Even setting aside these doubts, there are more important reasons to be cautious about how we interpret the data. What it does appear to show, and which almost all studies support, is that having a low income is more of a problem that having a high one is a benefit. From a public policy point of view, that suggests the priority should continue to be raising the life chances of the worst off, not those of the better off, or even the "squeezed middle".
If we achieved that, is it really the case that there would be no point in then increasing wealth even more? Not so fast. We have to ask what explains the levelling-off in perceived quality of life. Proto and Rustichini suggest that the key is "higher GDP leads to higher aspirations … driven by the existence of more opportunities or by comparison with the Joneses". But this "sets up a race between aspiration and realisation; when realisation is lower than aspiration, the psychological cost paid is disappointment". Worse, this creates a feedback loop, as the let-down further widens the aspiration-realisation gap.
What should be clear is that this is not an inevitable consequence of greater wealth. Some individuals learn to treat their material comfort as a blessing and are not concerned by the prospect that they could have yet more, or that others already do. The materialist treadmill is not one we are obliged to get on once we reach a certain level of income.
In short, the problem is explained by the familiar idea that money is not valuable in itself, but only for what it can do. The failure of western societies to convert greater wealth into greater wellbeing is in essence a failure to use our wealth wisely. This should not surprise us. The majority of people alive today and throughout history have not been accustomed to plenty. Humanity is on a steep learning curve and many of the lessons we need to learn go against our natural tendency to acquire first and ask questions later.

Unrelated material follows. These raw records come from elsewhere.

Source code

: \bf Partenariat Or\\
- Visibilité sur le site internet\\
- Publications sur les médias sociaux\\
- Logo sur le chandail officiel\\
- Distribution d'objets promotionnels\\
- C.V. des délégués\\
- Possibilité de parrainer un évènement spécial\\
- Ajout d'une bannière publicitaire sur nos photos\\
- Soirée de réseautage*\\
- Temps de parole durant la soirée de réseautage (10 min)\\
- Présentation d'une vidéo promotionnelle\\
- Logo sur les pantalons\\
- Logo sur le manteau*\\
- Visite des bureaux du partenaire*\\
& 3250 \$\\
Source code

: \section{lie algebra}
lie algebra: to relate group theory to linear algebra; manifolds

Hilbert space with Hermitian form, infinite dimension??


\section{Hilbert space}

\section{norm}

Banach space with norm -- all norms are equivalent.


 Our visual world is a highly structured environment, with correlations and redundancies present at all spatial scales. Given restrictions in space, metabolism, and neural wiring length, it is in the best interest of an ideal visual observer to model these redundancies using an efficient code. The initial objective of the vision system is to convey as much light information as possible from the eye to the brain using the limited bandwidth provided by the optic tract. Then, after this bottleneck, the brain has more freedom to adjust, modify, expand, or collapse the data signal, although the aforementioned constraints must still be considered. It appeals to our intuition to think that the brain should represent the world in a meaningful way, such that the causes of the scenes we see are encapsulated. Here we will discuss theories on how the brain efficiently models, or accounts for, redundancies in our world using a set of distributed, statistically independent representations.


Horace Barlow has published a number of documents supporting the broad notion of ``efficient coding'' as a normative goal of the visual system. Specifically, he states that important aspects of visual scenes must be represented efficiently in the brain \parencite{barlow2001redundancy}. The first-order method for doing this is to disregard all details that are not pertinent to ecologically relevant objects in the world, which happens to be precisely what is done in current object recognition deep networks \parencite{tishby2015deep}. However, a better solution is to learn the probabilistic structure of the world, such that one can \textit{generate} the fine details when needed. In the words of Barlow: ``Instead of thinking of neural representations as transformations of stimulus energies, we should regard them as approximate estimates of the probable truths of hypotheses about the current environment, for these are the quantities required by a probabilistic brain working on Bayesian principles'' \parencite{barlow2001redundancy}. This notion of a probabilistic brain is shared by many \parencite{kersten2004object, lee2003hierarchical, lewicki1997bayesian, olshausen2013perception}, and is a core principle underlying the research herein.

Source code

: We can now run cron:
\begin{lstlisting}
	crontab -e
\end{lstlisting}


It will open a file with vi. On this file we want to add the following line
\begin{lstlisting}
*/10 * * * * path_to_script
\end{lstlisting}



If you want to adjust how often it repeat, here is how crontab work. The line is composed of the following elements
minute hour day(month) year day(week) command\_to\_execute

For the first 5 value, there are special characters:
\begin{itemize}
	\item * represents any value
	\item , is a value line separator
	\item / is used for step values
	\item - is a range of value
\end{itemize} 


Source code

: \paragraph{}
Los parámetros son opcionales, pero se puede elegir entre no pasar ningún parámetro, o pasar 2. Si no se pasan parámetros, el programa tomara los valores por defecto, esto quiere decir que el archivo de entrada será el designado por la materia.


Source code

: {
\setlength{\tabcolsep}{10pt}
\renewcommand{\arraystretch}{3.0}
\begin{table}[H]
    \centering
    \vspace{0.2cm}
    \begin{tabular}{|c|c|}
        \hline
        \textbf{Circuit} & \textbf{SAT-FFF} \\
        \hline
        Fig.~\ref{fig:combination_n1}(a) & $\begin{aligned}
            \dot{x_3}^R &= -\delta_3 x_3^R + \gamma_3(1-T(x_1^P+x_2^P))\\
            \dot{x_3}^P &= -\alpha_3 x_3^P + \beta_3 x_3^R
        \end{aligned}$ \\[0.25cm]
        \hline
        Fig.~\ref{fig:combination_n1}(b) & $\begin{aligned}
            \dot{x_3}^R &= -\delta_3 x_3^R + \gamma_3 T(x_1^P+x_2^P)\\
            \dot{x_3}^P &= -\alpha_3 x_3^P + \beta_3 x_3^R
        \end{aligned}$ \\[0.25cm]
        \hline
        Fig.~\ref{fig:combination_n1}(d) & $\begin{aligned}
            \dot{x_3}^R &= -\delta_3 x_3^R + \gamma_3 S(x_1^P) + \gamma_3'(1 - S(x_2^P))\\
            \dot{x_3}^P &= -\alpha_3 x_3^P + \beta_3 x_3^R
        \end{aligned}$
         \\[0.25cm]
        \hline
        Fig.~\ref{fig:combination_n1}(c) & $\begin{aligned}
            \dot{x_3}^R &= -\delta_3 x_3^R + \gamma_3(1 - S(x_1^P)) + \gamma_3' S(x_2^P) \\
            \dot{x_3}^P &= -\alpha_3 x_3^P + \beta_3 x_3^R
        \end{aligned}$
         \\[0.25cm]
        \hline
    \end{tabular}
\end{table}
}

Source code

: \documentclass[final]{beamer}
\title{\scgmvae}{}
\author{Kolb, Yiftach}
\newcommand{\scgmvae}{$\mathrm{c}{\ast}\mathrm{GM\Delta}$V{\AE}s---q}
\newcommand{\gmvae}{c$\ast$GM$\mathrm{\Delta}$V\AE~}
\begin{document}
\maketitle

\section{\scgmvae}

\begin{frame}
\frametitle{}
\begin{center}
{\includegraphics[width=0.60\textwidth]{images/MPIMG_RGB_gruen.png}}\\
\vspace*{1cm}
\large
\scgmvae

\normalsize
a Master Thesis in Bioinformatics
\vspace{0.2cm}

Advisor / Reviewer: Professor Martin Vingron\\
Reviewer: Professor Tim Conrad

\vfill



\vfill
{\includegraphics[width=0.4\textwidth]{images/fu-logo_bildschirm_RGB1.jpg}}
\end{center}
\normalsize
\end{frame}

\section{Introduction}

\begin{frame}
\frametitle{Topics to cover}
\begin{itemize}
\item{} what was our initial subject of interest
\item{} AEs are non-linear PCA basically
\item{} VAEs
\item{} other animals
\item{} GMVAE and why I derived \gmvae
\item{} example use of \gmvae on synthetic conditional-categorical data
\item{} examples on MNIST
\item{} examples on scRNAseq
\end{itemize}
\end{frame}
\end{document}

That's why the debate about the relative merits of increased GDP and "gross domestic happiness" are misguided. They are not mutually exclusive options. The optimal strategy would be one in which we grew wealth but harnessed it better to enable people to really flourish, rather than just have more stuff. What we should be afraid of is the pointless march of a narrow materialism, not the resumption of economic growth in itself. A richer world in which the money was well spent is something with which we should all be well satisfied.